Doch ist das, was auf den ersten Blick traurig und tragisch aussieht, auch wirklich so?

Meine Erfahrung: Setzt man sich mit dem Gegenüber konstruktiv auseinander, zeigt sich, dass dem genau eben nicht so ist!

Das eigene falsche Vorurteil

Ich habe in den letzten Jahren beim Thema Sparen bzw. Anlage für die Altersvorsorge von Menschen folgendes bzw. in ähnlicher Form gehört:

„Ich verdiene zu wenig, um noch selber nebenbei (für mein Alter) zu sparen!“

Nun kann man den oder die Gegenüber bedauern, dass dem so ist und zugegeben, es gibt diese Fälle in der Tat. Nimmt man sich dann die Zeit und spricht darüber, vorausgesetzt er oder sie geht darauf ein, zeigt sich jedoch ein anderes Bild. Ich spreche da aus eigener (leidvoller) Erfahrung.
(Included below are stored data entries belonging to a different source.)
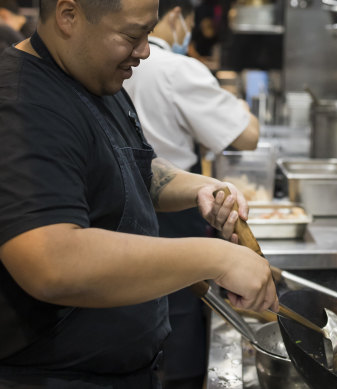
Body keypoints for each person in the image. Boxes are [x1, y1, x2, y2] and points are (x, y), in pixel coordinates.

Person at [0, 0, 278, 388]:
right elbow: (51, 262)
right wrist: (216, 257)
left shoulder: (95, 78)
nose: (146, 50)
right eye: (132, 35)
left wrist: (200, 186)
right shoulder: (21, 105)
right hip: (55, 376)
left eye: (148, 32)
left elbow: (130, 166)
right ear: (68, 16)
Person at [123, 1, 260, 388]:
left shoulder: (110, 72)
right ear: (175, 16)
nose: (142, 51)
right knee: (178, 310)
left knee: (148, 307)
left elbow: (141, 163)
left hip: (148, 205)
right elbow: (247, 136)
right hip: (170, 219)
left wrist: (205, 186)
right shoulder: (176, 69)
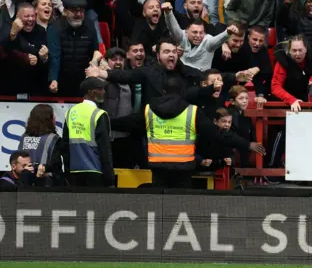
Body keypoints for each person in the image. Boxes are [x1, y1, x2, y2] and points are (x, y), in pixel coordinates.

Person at [110, 77, 265, 188]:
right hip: (183, 169)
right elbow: (219, 134)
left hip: (158, 167)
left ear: (163, 91)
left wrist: (105, 120)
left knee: (158, 206)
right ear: (183, 91)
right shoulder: (192, 112)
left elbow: (127, 123)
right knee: (182, 207)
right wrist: (247, 144)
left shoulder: (148, 110)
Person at [58, 77, 114, 187]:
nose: (104, 92)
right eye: (100, 89)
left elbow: (65, 145)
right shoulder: (99, 114)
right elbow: (105, 148)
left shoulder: (71, 112)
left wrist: (68, 170)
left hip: (74, 171)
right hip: (95, 170)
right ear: (91, 92)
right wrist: (109, 176)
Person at [16, 104, 61, 186]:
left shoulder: (24, 136)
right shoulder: (53, 138)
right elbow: (56, 166)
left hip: (25, 181)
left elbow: (17, 158)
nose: (55, 117)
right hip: (46, 182)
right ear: (47, 119)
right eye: (52, 115)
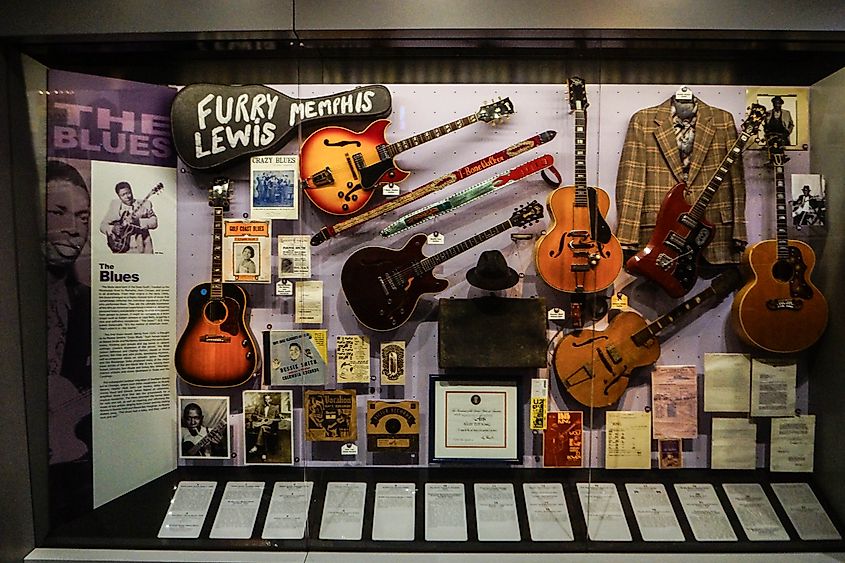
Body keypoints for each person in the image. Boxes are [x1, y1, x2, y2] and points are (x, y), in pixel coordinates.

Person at [46, 159, 93, 523]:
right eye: (58, 212)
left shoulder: (86, 303)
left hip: (72, 476)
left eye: (82, 217)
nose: (74, 229)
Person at [99, 181, 158, 253]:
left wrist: (137, 222)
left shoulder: (145, 204)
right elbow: (102, 225)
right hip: (122, 248)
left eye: (128, 193)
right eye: (123, 195)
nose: (127, 196)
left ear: (131, 191)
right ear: (119, 196)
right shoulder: (115, 206)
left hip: (143, 247)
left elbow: (154, 222)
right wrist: (112, 229)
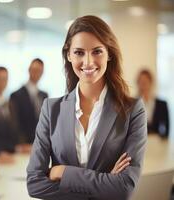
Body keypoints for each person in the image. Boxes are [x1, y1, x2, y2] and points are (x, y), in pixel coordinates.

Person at [27, 15, 147, 200]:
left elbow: (124, 188)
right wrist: (105, 183)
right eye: (79, 52)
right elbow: (34, 184)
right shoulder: (51, 110)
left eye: (97, 51)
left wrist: (63, 172)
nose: (88, 62)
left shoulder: (133, 110)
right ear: (68, 54)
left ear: (109, 54)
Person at [10, 58, 48, 153]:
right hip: (24, 145)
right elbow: (15, 122)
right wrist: (21, 143)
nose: (37, 73)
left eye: (39, 71)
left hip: (41, 144)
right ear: (29, 70)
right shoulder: (16, 95)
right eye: (34, 70)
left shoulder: (44, 95)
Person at [137, 69, 169, 137]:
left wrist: (164, 140)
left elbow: (167, 126)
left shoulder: (162, 104)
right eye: (141, 81)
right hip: (138, 140)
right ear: (138, 83)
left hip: (156, 140)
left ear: (151, 82)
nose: (144, 83)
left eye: (146, 80)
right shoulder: (133, 104)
Bis vor gut 5 Jahren gehörte ich ebenfalls zu dieser Fraktion: Ich war felsenfest der Meinung, ich verdiene zu wenig um zusätzlich noch sparen und für das Alter Geld anlegen zu können.

Das eigene Bild von seinen Finanzen

Die vermeintlichen Gründe sind meist schnell gefunden:

  • Das Einkommen sei zu gering!
  • Die Ausgaben sind absolut notwendig, da kann man nicht (noch) mehr sparen!
  • Der finanzielle Spielraum, der noch bleibt, wird für Notfälle benötigt!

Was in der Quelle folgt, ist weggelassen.